Il primato dell’Italia nella storia delle donne artiste dal Quattro al Seicento è dovuto a vari fattori. Innanzitutto nel sud cattolico la Riforma non spazzò via, come nel nord, i conventi, anche se ne ridusse il numero e l’importanza.
Molte donne artiste dell’epoca furono monache, nessuna però, tra quelle di cui restano le opere, straordinariamente dotata.
Tuttavia tra queste quella meglio documentata come monaca - artista italiana è stata Caterina dei Vigri (1413 -1463). Appartenente alla buona società bolognese, alla fine del decennio 1420- 30 divenne monaca francescana a Ferrara e nel 1456 si trasferì a Bologna come superiora di un nuovo convento eretto presso la chiesa del Corpus Domini.
Era una donna molto colta per i criteri dell’epoca, durante l’adolescenza trascorsa alla corte di Ferrara aveva imparato, oltre che a leggere e scrivere in latino, a suonare strumenti musicali e a disegnare. La sua vera vocazione non fu tuttavia quella dell’artista ma della devota appartenente all’ordine: ebbe visioni, fece miracoli e altri si crede ne compisse dopo la morte....

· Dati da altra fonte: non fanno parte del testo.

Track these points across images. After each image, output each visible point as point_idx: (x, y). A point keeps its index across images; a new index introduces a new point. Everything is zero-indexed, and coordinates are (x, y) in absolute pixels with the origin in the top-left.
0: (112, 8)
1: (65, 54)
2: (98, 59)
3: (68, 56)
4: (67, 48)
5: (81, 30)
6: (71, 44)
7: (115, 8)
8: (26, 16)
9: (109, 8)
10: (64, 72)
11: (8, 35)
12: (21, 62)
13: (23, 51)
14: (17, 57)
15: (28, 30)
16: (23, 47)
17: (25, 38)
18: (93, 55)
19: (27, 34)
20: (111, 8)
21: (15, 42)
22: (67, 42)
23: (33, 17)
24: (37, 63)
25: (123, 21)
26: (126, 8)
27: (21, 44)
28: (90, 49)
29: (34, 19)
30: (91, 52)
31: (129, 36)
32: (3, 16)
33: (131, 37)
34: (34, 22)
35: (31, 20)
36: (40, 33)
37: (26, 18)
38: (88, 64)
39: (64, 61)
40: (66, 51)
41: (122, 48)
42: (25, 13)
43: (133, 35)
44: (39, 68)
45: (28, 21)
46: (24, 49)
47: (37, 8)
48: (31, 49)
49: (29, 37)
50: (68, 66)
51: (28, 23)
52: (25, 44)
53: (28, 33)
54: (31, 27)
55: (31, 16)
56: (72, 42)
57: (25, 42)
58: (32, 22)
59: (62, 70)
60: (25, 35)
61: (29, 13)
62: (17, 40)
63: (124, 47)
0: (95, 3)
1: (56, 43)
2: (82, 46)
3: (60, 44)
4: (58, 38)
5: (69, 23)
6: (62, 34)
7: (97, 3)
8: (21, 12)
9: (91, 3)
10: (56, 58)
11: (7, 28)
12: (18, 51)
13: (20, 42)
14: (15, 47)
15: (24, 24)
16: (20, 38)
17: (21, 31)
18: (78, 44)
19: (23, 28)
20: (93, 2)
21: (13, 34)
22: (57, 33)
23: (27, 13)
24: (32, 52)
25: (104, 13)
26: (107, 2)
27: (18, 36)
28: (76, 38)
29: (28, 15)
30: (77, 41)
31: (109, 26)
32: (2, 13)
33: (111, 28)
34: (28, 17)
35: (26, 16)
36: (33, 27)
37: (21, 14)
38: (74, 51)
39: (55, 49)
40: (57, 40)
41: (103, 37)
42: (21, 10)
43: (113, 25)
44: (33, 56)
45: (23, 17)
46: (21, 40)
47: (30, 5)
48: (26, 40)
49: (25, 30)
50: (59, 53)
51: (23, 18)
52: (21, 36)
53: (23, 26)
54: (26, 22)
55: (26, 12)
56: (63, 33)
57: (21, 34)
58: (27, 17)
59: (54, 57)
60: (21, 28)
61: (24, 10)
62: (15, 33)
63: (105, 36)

Nel 1703 fu canonizzata. Certo si deve alla sua fama si santa se in una stanza annessa alla chiesa dove passò gli ultimi anni vennero conservati, assieme ad altre reliquie della sua vita, i suoi modesti esiti di pittrice. Lo stile delle sue opere si può definire “ingenuo” e arcaizzante, perché l’autrice non fu che una dilettante e la sua maturazione non fu certo aiutata dalla scelta di passare la vita in clausura.
Vi fu un’altra monaca carmelitana che era figlia di Paolo Uccello, Antonia (1446 -1491). Il vasari dice che il pittore aveva “una figliola che sapeva disegnare”; ma l’unica prova documentaria oggi nota è il suo certificato di morte, nel quale viene definita “pittoressa”.
Un’altra donna artista italiana del Quattrocento di cui ci restano documenti è Suor Barbara Rognoni, che firmò una ”Adorazione dei pastori” oggi conservata nella Pinacoteca di Siena. La Rognoni era più aggiornata della Vigri, le cui opere sembrano superare di quasi un secolo, sulle correnti artistiche contemporanee. L’Adorazione è un valido esemplare di scuola senese del tardo Quattrocento, un periodo in cui la tradizione locale non dà più prova dell’inventiva del secolo precedente.
Vasari dedica un lungo brano alla carriera di una monaca cinquecentesca, suor Plautilla Nelli (1523 -1587 -88), di cui all’inizio del nostro secolo si rintracciavano ancora varie opere a Firenze e nei dintorni, poi scomparse dalla letteratura attuale. Vasari riferisce che l’artista (la quale, quando egli scriveva, era ancora in vita) aveva esordito come miniaturista e copista ma che gradualmente era arrivata all’esecuzione di pale d’altare per il proprio convento fiorentino. S. Caterina da Siena, e per committenti esterni. La Nelli eseguì in quel periodo l’”Ultima cena” e come osserva il Vasari, la sua opera dimostra che “avrebbe fatto cose meravigliose se, come fanno gli uomini, avesse avuto comodo di studiare ed attendere al disegno, e ritrarre cose vive e naturali”. A quanto pare la Nelli fu la più dotata delle monache - artiste documentate in Italia.
L’unica conclusione che si può trarre dai documenti raccolti sulle monache pittrici è che se prendere il velo diede a qualche donna la possibilità di dipingere, l’isolamento del convento sommato alla mancanza di studi adeguati e di modelli competitivi impedì la fioritura di pure autentiche doti artistiche.
A confermare questa ipotesi, le donne che più riuscirono a imporsi come pittrici autentiche e competenti non furono monache. Sofonisba Anguissola, era figlia di un nobile di provincia, Lavinia Fontana, di un pittore sempre di provincia. Le forze sociali erano diverse e conviene prenderle in esame prima di poter analizzare le storie di altre pittrici di quell’epoca.